We test this hypothesis, by using Ordinary Least Squares to fit a line to the data. statsmodels has two modes: one where you build your input data matrixes explicitly (and you use the UPPER CASE variants of the class names), and one where you can text formulas a la R (and you use lower case variants of the class names).
data = pd.read_csv(DATA_PREFIX + 'heights.txt', sep=' ')

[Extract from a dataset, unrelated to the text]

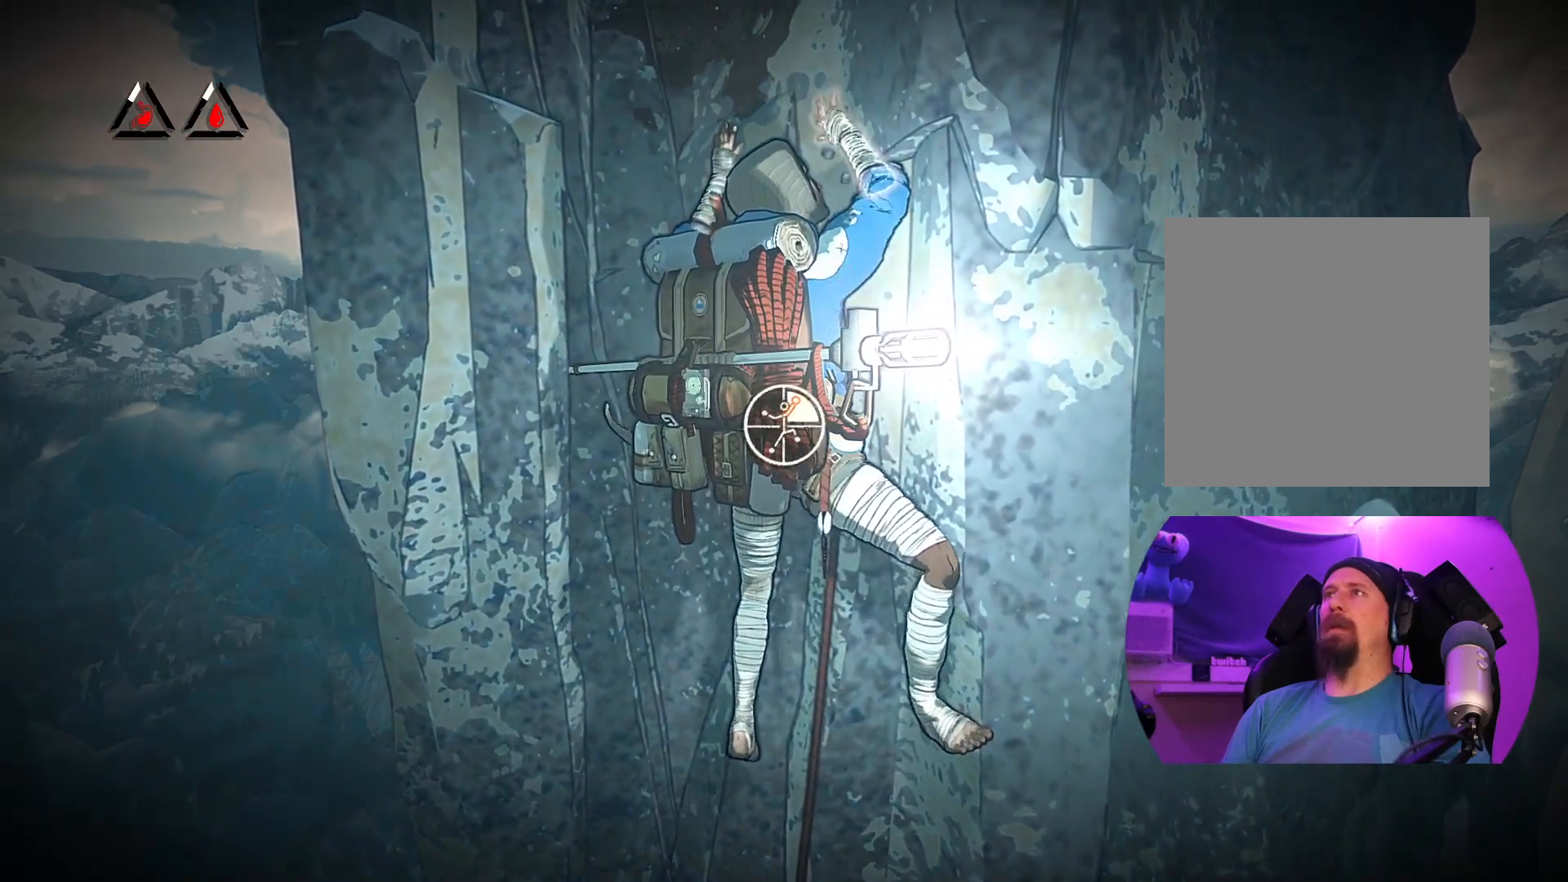
{"buttons": [], "left_stick": "up-left", "right_stick": "center", "events": [[67, "left_stick", "up-left"], [217, "R1", "up"]]}
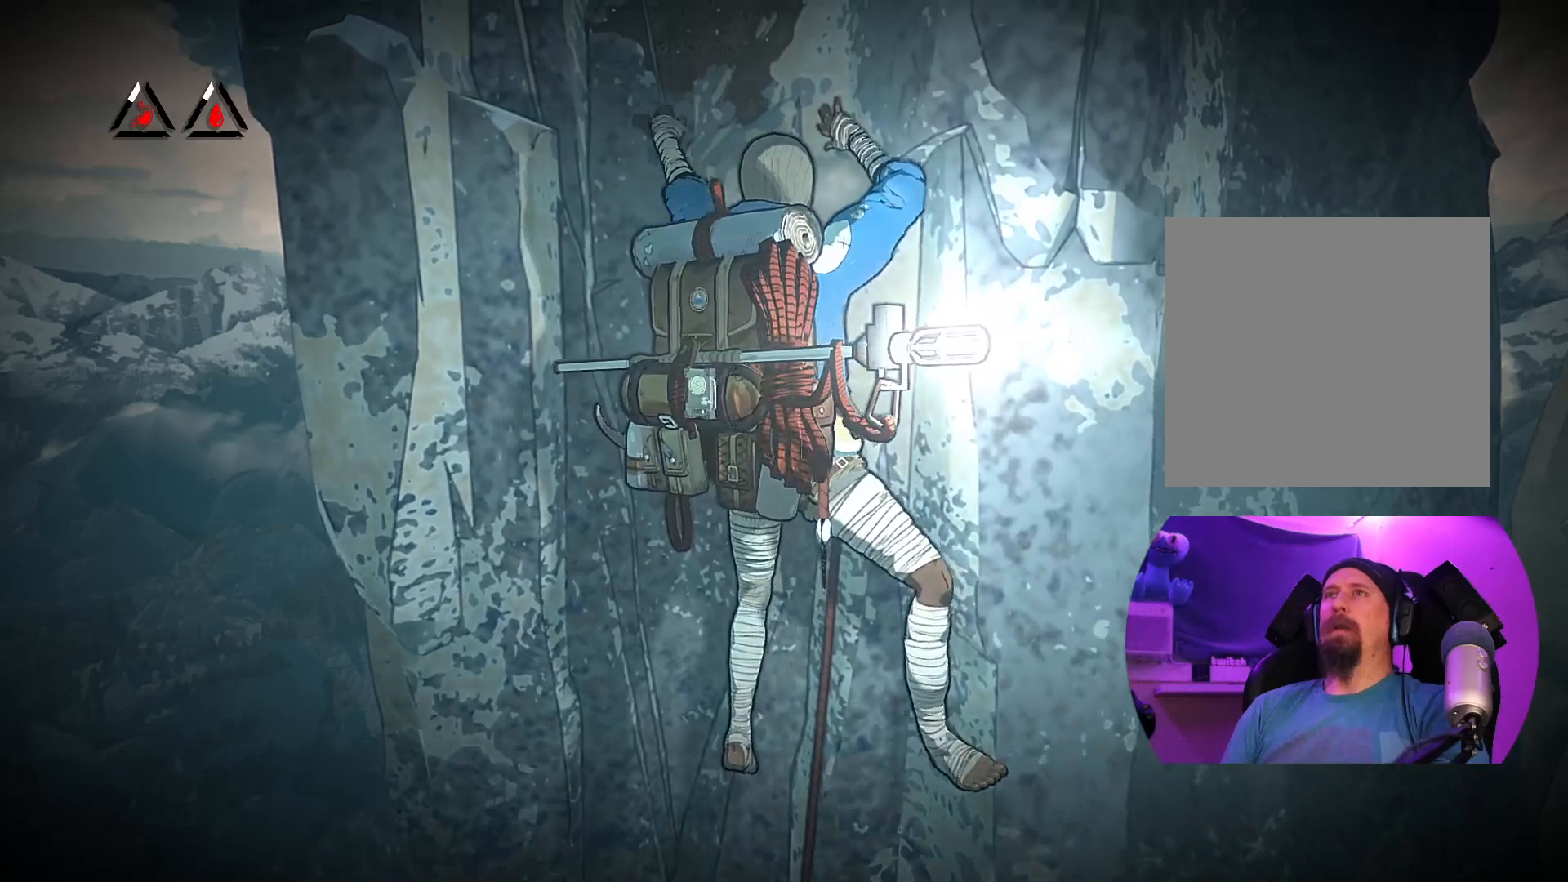
{"buttons": [], "left_stick": "left", "right_stick": "center", "events": [[117, "left_stick", "left"]]}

daughter = data['Dheight']
mother = data['Mheight']
mother = sm.add_constant(mother)
res = sm.OLS(daughter, mother).fit()
We can see from the RegressionResults summary method below, the linear model doesn't explain much of the spread in the daughter's heights (R^2 = 0.241), but the likelihood of seeing these results if daughters heights had no relation to mothers heights is vanishingly small. Thus we reject the hypothesis that daughters heights have no relation to mothers heights
res.summary()
| Dep. Variable: | Dheight | R-squared: | 0.241 |
|---|---|---|---|
| Model: | OLS | Adj. R-squared: | 0.240 |
| Method: | Least Squares | F-statistic: | 435.5 |
| Date: | Wed, 18 Mar 2020 | Prob (F-statistic): | 3.22e-84 |
| Time: | 16:12:10 | Log-Likelihood: | -3075.0 |
| No. Observations: | 1375 | AIC: | 6154. |
| Df Residuals: | 1373 | BIC: | 6164. |
| Df Model: | 1 | ||
| Covariance Type: | nonrobust |
| coef | std err | t | P>|t| | [0.025 | 0.975] | |
|---|---|---|---|---|---|---|
| const | 29.9174 | 1.622 | 18.439 | 0.000 | 26.735 | 33.100 |
| Mheight | 0.5417 | 0.026 | 20.868 | 0.000 | 0.491 | 0.593 |
| Omnibus: | 1.412 | Durbin-Watson: | 0.126 |
|---|---|---|---|
| Prob(Omnibus): | 0.494 | Jarque-Bera (JB): | 1.353 |
| Skew: | 0.002 | Prob(JB): | 0.508 |
| Kurtosis: | 3.154 | Cond. No. | 1.66e+03 |
Warnings:
[1] Standard Errors assume that the covariance matrix of the errors is correctly specified.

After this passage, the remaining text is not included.